Answer
The lower quantum number is $n=3$
Work Step by Step
An electron confined to an infinite potential well can exist in only certain discrete states. If the well is one-dimensional with length $L$, the energies associated with these quantum states are
$E_n=\Big(\frac{h^2}{8mL^2}\Big)n^2,\;\;\;\text{for}\;n=1,2,3....,$
where $m$ is the electron mass and $n$ is a quantum number.

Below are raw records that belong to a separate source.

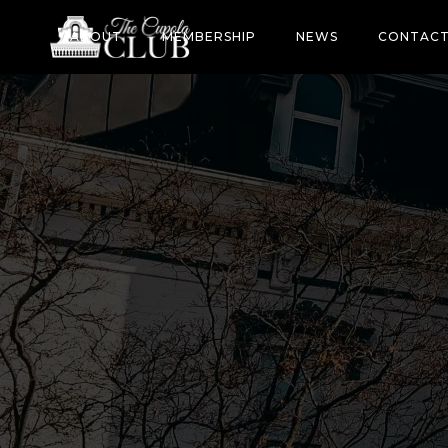
ABOUT
MEMBERSHIP
NEWS
CONTAC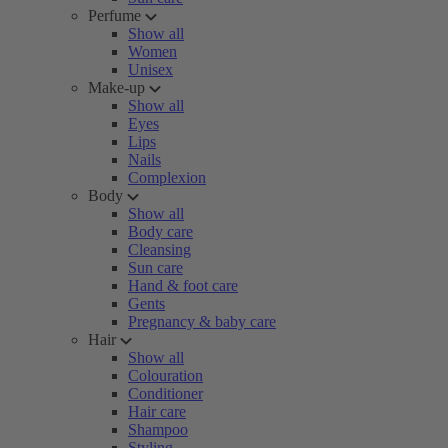
Perfume
Show all
Women
Unisex
Make-up
Show all
Eyes
Lips
Nails
Complexion
Body
Show all
Body care
Cleansing
Sun care
Hand & foot care
Gents
Pregnancy & baby care
Hair
Show all
Colouration
Conditioner
Hair care
Shampoo
Styling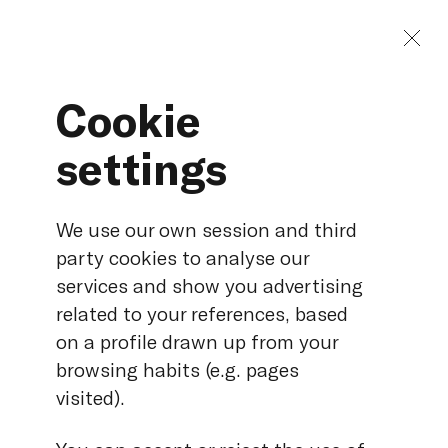
Cookie
settings
Electrical protections:
managing tests and
We use our own session and third
databases
party cookies to analyse our
services and show you advertising
related to your references, based
on a profile drawn up from your
Duration
50 min.
browsing habits (e.g. pages
Language
English
visited).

The lowest energy corresponds to the ground state $(n=1)$ is,
$E_1=\frac{h^2}{8mL^2}$
Thus the energies associated with the quantum states of an electron confined to an infinite potential well can be written as
$E_n=n^2E_1$
Thus, the energy that corresponds energy level $n$ is: $E_n=n^2E_1$
and the energy that corresponds energy level $n+1$ is: $E_{n+1}=(n+1)^2E_1$
Therefore, the energy difference between the energy levels $n$ and $n+1$ becomes
$E_{n+1}-E_n=\{(n+1)^2-n^2\}E_1=(2n+1)E_1$
Now, the energy difference $E_{43}$ between the levels $n =4$ and $n=3$ is given by
$E_{43}=4^2E_1-3^2E_1=7E_1$
According to the given condition,
$E_{n+1}-E_n=E_{43}$
or, $(2n+1)E_1=7E_1$
or, $(2n+1)=7$
or, $n=3$
Therefore, the lower quantum number is $n=3$